Les auto-entrepreneurs plument-ils vraiment les artisans?
DECRYPTAGE•Les professionnels dénoncent la concurrence déloyale du régime, en dépit des statistiques officielles...Claire Planchard
La guerre est déclarée. A coups de communiqués et de réunions à Bercy, les fédérations professionnelles artisanales le répètent haut et fort: il faut au minimum limiter dans le temps les bénéfices du régime de l’auto-entrepreneur et au mieux en exclure «toutes les activités de l’artisanat et du commerce de proximité». Une revendication qu’ils ne manqueront pas de porter jeudi lors d’un entretien avec la ministre de l’Artisanat, Sylvia Pinel, à Bercy.
«Concurrence déloyale légalisée»
Durement frappés par la crise, professionnels du bâtiment, coiffeurs ou boulangers dénoncent avant tout la «concurrence déloyale légalisée» exercée par le régime de l’auto-entreprise (AE) depuis sa création en 2009. «Pas de TVA, pas de salarié, pas d’investissement, pas de CFE [cotisation foncière des entreprises], des charges limitées et reportées: l’Etat encourage les auto-entrepreneurs à s’exonérer des prélèvements qu’il impose aux autres agents économiques. C’est proprement inacceptable», expliquait lundi dans un communiqué l’Union professionnelle artisanale (UPA).
Pour la Confédération nationale de la boulangerie, «les “poussins” [nom donné aux auto-entrepreneurs opposés à cette réforme] ont bien grandi depuis la mise en place du régime» et «il est plus que temps qu'ils (…) respectent toutes les règles applicables par ailleurs», en termes d'hygiène et de sécurité. «En 2013, le bâtiment verra son activité diminuer de 3,5% et perdra 40.000 emplois. Les artisans et les chefs d’entreprise, soumis à des obligations de qualifications, d’assurance et de formation (…) n’ont pas besoin de la concurrence déloyale que les auto-entrepreneurs exercent au quotidien», résumait pour sa part mardi la Fédération française du bâtiment.
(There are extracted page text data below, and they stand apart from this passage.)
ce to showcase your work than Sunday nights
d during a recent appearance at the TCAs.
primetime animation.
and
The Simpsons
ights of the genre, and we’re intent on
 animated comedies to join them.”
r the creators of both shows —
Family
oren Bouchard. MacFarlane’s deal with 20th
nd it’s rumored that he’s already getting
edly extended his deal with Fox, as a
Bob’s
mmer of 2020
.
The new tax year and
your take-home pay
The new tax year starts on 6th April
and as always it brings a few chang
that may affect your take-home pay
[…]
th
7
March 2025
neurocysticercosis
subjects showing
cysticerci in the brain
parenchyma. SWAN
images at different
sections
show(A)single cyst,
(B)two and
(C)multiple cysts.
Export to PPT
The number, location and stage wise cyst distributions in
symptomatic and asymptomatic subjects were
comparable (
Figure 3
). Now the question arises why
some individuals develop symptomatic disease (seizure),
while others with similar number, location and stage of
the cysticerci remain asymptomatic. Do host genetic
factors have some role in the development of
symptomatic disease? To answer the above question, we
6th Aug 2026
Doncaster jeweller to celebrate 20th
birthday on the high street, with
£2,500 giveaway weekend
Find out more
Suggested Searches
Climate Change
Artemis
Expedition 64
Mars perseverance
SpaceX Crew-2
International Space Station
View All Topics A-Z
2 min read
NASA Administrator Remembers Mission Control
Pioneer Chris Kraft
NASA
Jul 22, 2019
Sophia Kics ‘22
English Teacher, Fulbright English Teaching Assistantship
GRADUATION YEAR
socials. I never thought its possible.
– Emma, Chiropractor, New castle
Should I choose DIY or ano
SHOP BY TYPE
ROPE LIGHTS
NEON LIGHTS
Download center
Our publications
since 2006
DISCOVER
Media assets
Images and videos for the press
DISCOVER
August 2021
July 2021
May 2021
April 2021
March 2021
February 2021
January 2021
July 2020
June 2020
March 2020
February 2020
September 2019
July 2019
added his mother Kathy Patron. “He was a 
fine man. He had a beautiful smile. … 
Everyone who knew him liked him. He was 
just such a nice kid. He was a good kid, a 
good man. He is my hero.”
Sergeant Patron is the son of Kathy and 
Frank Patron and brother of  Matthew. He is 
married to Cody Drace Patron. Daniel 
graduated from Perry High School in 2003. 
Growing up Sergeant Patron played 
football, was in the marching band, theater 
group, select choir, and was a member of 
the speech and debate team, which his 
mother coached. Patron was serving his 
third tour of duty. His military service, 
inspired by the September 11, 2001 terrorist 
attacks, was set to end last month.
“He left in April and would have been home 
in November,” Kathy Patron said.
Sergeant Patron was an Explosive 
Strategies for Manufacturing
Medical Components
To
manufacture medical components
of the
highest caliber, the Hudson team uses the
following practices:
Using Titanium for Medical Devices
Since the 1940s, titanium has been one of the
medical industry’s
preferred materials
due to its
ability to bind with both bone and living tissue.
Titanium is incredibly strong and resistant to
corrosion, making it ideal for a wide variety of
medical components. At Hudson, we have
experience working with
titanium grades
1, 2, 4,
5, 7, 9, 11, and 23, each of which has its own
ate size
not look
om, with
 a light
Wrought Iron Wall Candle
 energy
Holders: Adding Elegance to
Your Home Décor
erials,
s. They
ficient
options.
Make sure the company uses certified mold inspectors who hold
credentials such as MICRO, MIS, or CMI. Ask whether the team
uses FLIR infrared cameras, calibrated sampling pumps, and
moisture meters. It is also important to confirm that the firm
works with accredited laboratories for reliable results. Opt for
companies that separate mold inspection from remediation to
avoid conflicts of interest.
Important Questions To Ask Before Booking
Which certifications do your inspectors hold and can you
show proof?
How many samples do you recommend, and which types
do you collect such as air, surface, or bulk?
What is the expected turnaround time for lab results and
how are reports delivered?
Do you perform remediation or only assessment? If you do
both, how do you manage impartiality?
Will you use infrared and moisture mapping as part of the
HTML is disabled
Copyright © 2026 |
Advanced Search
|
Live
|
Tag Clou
Complémentarité plutôt que redondance
Un argumentaire que réfutent formellement les auto-entrepreneurs: «Les artisans se trompent de combat. Au lieu de chercher à améliorer leur situation, notamment avec des aides aux financements (…) le gouvernement brandit un bouc émissaire pour détourner leur attention», expliquait mardi à 20 Minutes Adrien Sergent, porte-parole du collectif «Défense Poussins».
Pour leur défense, les «pioupious » ont un argument de poids: le rapport sur l’évaluation du régime des auto-entrepreneurs commandé par Sylvia Pinel à l’inspection générale des finances (IGF) et à l’inspection générale des affaires sociales (Igas). «Il n’y a pas de redondance, mais plutôt complémentarité avec les autres régimes», note en préalable la mission. Concernant le «risque de concurrence déloyale en raison de taux de prélèvements sociaux et fiscaux plus faibles», la constate que les ajustements prévus dans le budget 2013 (relèvement des taux applicables aux AE et reforme parallèle des prélèvements sur le bas de distribution des travailleurs indépendants) «ont permis de neutraliser le différentiel de pression». Enfin, elle relativise la portée de cette distorsion au regard du faible poids économique des AE: moins de 0,7% du chiffre d’affaires des entreprises du bâtiment de moins de 20 salariés.
Au final, parmi ses 28 recommandations, le rapport préconise notamment de «conserver le périmètre des activités concernées par le régime» et de «ne pas limiter dans la durée le bénéfice du régime et ne pas modifier les règles de radiation du régime», contrairement au projet du gouvernement. L’arbitrage devrait être rendu d’ici mi-juin.